Von 1743 zu 1747 Giovanni war hauptsächlich in Venedig, wo, nach einigen Quellen, er besuchte oft Giovanni Battista Tiepolo, ein führender Künstler in Venedig.
Tiepolo war es, der die restriktiven Konventionen der Fortpflanzung erweiterte, topographische und antiquarische Gravuren.
Giovanni kehrte dann nach Rom zurück, wo er eine Werkstatt in der Via del Corso . eröffnete; und in 1748 – 1774 er schuf eine bedeutende Reihe von Veduten der Stadt, die seinen Ruhm begründeten.
In der Zwischenzeit widmete sich Piranesi der Vermessung vieler der antiken Gebäude, was zur Veröffentlichung von Le Antichità Romane de . führte’ Zeit der ersten Republik und der ersten Kaiser (“Römische Altertümer aus der Zeit der Ersten Republik und der Ersten Kaiser”).
Im 1761 er wurde Mitglied der Accademia di San Luca und eröffnete eine eigene Druckerei.
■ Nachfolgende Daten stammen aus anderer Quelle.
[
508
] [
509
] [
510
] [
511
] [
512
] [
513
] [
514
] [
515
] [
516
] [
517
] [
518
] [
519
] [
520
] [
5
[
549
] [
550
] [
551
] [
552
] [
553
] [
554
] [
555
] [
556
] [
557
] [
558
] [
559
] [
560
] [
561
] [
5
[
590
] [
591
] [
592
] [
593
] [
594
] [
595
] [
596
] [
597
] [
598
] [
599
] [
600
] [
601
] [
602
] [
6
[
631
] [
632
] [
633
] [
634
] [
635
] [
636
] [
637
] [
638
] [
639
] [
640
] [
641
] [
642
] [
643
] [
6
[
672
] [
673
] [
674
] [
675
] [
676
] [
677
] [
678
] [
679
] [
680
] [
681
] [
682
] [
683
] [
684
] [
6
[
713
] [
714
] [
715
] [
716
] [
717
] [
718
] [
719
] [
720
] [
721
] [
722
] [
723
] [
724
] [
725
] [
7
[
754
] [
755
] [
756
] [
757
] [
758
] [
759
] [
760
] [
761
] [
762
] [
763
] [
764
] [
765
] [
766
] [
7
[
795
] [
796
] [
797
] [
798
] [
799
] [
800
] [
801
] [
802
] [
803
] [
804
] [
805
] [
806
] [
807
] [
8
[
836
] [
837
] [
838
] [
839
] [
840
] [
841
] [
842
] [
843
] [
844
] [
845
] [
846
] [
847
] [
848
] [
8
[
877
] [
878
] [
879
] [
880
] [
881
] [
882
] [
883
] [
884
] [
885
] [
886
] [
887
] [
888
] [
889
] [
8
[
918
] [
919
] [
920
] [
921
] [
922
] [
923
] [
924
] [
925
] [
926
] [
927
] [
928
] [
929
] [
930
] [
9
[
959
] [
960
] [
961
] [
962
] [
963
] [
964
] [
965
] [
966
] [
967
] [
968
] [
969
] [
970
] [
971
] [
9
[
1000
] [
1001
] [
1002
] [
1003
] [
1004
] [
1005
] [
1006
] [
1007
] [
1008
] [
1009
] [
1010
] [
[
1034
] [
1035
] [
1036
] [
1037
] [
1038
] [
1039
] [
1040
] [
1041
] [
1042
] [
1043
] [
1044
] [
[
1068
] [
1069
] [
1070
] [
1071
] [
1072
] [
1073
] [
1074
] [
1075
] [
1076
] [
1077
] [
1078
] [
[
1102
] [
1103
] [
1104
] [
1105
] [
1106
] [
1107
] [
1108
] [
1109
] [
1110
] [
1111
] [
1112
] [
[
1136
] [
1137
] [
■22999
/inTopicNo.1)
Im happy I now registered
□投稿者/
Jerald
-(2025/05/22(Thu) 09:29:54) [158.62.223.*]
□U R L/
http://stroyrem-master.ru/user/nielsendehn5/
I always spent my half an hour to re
Im 1762 die Sammlung von Kupferstichen Campo Marzio des antiken Roms wurde gedruckt.
Im folgenden Jahr wurde er von Papst Clemens XIII. beauftragt, den Chor von San Giovanni in Laterano . zu restaurieren, aber die arbeit kam nicht zustande.
Im 1764, einer der Neffen des Papstes, Kardinal Rezzonico, ernannte ihn, sein einziges architektonisches Werk zu beginnen, die Restaurierung der Kirche Santa Maria del Priorato in der Villa der Malteserritter, auf dem Aventin in Rom.
Er kombinierte klassische architektonische Elemente, Trophäen und Wappen mit besonderem Einfallsreichtum für die Gestaltung der Kirchenfassade und der Wände der angrenzenden Piazza dei Cavalieri di Malta.
Im 1767 er wurde zum Ritter des Goldenen Sporns gemacht, was es ihm ermöglichte, selbst zu unterschreiben “Cav[Legierung] Piranesi”. Im 1769 seine Veröffentlichung einer Reihe von genialen und manchmal bizarren Entwürfen für Schornsteine, sowie ein originelles Möbelsortiment, etablierte sich als vielseitiger und findiger Designer.
Im 1776 er schuf sein bekanntestes Werk als „Restaurator“’ der antiken Skulptur, die Piranesi-Vase, und in 1777 – 78 er veröffentlichte Reste der Pesto-Gebäude (Überreste der Gebäude von Paestum).